Пальцы, удерживающие трепещущий огонек, как в раковине, были грязные, с обломанными черными ногтями, но длинные, красивые пальцы. Сколько ему лет? Сколько им всем тут лет?

– Она врет, – сказал, наконец, нищий, – наша соловушка.

– Это я уже понял.

– Она вовсе не пыталась спасти Нахмансона.

– Погодите, это вы о старой Валевской? Ну как же не пыталась? Она же отдалась этому Пушному, чтобы его спасти.

– Я ж говорю, врет.

Нищий торопливо затянулся. Клубы дыма расплывались в темнеющем воздухе, словно капля воды, пущенная в стакан с чернилами.

– Это она его сдала, Нахмансона. Сама сдала.

– Зачем?

– Вам такое имя – Вертиго ничего не говорит?

– Псевдоним, – поправил он машинально.

– Какая разница? Так вот, Нахмансон. Он ведь и правда был… как тогда говорили? – вредителем. Собственно… Это все Ковач. Ковач работал на…

– Сопротивление. Народный фронт. В отряде Костжевского.

– А, вы знаете. Ну да. Так вот, в один прекрасный день Ковач пришел к Нахмансону, и тот не смог ему отказать. Нахмансон ведь очень любил Ковача. Как сына, которого у него никогда не было.

– А Ковач его предал. Слюбился с его женой.

Лицо нищего то освещалось тлеющим огоньком сигареты, то уходило в тень, и оттого черты лица менялись, нос гротескно увеличивался и вновь сжимался, рот искривлялся, морщины вдоль щек углублялись и вновь пропадали…

– С чего вы взяли? Она сказала? Это Вертиго ее надоумил. Все думали, она неравнодушна к Ковачу. Нахмансон тоже. Но он так любил Ковача, что прощал ему даже это. Ковач, prawdziwa idiota, тоже так думал. А на самом деле…

– Вертиго?

– Да, Вертиго. Она одним махом избавилась и от мужа, и от Ковача. Ловко, верно? Беда в том, что ее саму стали таскать на допросы. Не учла специфику новой власти. К тому же Нахмансон все понял. И дал на нее показания. Тогда она и соблазнила этого энкавэдешника.

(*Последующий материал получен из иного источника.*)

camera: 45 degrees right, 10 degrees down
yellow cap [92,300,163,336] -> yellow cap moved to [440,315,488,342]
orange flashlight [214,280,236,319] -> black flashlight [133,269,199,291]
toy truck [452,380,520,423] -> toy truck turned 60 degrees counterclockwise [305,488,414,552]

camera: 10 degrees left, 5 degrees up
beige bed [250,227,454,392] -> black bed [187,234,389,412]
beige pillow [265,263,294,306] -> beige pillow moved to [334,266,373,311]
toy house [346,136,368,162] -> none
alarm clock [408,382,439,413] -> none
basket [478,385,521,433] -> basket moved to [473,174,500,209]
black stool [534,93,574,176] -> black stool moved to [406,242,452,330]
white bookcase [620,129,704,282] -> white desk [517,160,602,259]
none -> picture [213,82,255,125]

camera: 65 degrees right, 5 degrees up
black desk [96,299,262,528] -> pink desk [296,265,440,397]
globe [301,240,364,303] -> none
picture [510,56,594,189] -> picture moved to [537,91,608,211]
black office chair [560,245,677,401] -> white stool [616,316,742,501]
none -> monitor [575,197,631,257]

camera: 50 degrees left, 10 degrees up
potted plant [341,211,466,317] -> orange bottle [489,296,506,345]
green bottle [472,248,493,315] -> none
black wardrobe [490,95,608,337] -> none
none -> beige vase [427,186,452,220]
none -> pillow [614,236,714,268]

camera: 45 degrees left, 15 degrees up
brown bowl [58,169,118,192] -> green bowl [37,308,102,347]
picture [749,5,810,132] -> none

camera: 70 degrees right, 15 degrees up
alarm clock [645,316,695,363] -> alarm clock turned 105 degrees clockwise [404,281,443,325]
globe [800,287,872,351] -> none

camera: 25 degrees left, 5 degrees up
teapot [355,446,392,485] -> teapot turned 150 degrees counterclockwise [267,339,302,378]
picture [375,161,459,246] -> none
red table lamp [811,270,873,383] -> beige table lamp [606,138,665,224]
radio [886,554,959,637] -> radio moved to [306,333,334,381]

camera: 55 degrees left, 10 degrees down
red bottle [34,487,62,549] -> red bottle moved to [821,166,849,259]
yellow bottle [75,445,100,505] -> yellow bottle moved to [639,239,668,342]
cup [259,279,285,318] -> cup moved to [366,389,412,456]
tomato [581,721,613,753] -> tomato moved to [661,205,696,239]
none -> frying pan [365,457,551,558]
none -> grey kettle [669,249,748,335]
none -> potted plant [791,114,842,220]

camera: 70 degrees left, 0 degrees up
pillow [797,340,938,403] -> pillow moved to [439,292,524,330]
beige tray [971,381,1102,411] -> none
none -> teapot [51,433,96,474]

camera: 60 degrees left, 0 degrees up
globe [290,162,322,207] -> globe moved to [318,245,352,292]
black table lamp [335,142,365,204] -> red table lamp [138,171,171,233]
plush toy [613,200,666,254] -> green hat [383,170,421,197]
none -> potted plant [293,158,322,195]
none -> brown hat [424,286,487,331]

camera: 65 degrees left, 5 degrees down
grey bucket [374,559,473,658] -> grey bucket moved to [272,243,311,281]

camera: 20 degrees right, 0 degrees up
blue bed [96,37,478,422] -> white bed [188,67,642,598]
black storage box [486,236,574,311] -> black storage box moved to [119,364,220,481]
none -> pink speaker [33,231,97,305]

– Версия не хуже любой другой. А почему тогда этот Пушной ее убил?

– С чего вы взяли, что Пушной ее убил?

Сам собой зажегся желтенький фонарь в подворотне. В конусе света висела водяная пыль. Нищий докурил сигарету до фильтра и отбросил окурок, который умирающим светлячком прочертил дугу в мокром воздухе и погас.

– Это же театр. Театр, понимаете?

Отличное алиби, вот так погибнуть на глазах у сотен зрителей. И пустая могила. Да, все сходится. Что ей стоило немножко полежать в гробу – в белых лилиях… А потом – новое имя, новые документы, свобода. У нее, должно быть, были еще сообщники. Хотя бы врач, который случайно, совершенно случайно оказался на спектакле и поднялся на сцену, и подтвердил смерть. Предположим, она могла незаметно подменить боевой патрон холостым, если разбиралась в этом, конечно. Тогда вся эта сцена в гримерной перед спектаклем, все это объяснение – все было рассчитано на то, что Пушной, доведенный до крайности, выстрелит. Она же пела Кармен! Пушной наверняка видел ее в роли Кармен, дальше уже суггестика…

Перейти на страницу:

Похожие книги

1. Щит и меч. Книга первая
1. Щит и меч. Книга первая

В канун Отечественной войны советский разведчик Александр Белов пересекает не только географическую границу между двумя странами, но и тот незримый рубеж, который отделял мир социализма от фашистской Третьей империи. Советский человек должен был стать немцем Иоганном Вайсом. И не простым немцем. По долгу службы Белову пришлось принять облик врага своей родины, и образ жизни его и образ его мыслей внешне ничем уже не должны были отличаться от образа жизни и от морали мелких и крупных хищников гитлеровского рейха. Это было тяжким испытанием для Александра Белова, но с испытанием этим он сумел справиться, и в своем продвижении к источникам информации, имеющим важное значение для его родины, Вайс-Белов сумел пройти через все слои нацистского общества.«Щит и меч» — своеобразное произведение. Это и социальный роман и роман психологический, построенный на остром сюжете, на глубоко драматичных коллизиях, которые определяются острейшими противоречиями двух антагонистических миров.

Вадим Кожевников , Вадим Михайлович Кожевников

Детективы / Исторический детектив / Шпионский детектив / Проза / Проза о войне
Оптимистка (ЛП)
Оптимистка (ЛП)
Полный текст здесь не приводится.